(updated question from 'static replace' to 'dynamic replace')
<data>
<replacements>
<replace key="greeting" value='Hello' />
<replace key="name" value='Donald' />
</replacements>
<rules>
<rule key="GREETING" value="replacements/replace[@key='greeting']/@value" />
<rule key="NAME" value="replacements/replace[@key='name']/@value" />
</rules>
<text>
GREETING NAME duck.
</text>
</data>
I'd like to replace the text in the element text
with every occurrence of a key in all the rules. The replacement text is the evaluation of the attribute value
in that element.
Which approach should I take (using the newest Saxon HE)?
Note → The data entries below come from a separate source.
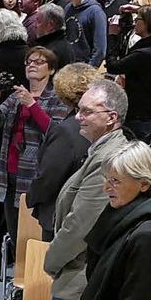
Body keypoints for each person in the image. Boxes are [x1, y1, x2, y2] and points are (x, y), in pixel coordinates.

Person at [0, 47, 68, 261]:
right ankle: (17, 280)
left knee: (33, 237)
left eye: (39, 62)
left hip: (36, 177)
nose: (32, 65)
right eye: (29, 62)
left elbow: (54, 132)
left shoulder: (57, 98)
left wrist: (32, 104)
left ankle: (31, 283)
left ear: (52, 70)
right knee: (16, 233)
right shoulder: (17, 96)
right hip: (10, 174)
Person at [44, 79, 129, 300]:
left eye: (87, 112)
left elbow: (81, 223)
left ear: (111, 118)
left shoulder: (108, 159)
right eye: (78, 110)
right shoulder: (101, 150)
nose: (78, 117)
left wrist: (51, 261)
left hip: (82, 280)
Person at [73, 141, 151, 300]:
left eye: (115, 181)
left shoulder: (147, 237)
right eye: (106, 179)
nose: (106, 187)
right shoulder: (118, 215)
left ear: (143, 184)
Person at [28, 63, 99, 240]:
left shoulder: (66, 131)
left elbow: (49, 176)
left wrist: (32, 198)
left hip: (61, 215)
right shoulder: (99, 123)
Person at [106, 4, 151, 139]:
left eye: (137, 19)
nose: (134, 22)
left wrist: (112, 35)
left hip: (138, 114)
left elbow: (113, 66)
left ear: (147, 24)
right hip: (147, 109)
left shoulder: (145, 53)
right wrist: (138, 10)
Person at [62, 0, 108, 67]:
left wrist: (88, 71)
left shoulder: (95, 12)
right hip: (68, 67)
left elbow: (100, 50)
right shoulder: (68, 8)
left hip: (85, 68)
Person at [34, 3, 75, 69]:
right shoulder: (64, 43)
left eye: (38, 21)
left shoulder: (51, 52)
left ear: (51, 25)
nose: (35, 25)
The result of the text should be “Hello Donald duck.”
Addition:
I think part of the problem can be solved with <xsl:evaluate>
, but this is obviously not working yet (no string replacements):
<xsl:stylesheet xmlns:xsl="http://www.w3.org/1999/XSL/Transform" version="3.0" >
<xsl:output indent="yes"/>
<xsl:template match="data">
<xsl:copy>
<xsl:evaluate xpath="/data/rules/rule[1]/@value" context-item="." />
</xsl:copy>
</xsl:template>
</xsl:stylesheet>
The result is <data value="Hello"/>
. What I see is the dynamic evaluation of the xpath expression, and from there it should be possible to do the string replacement.
Now my step would be to add my approach to Martin's answer, but this would be mixing XSLT in XPath, which does not work that way I want.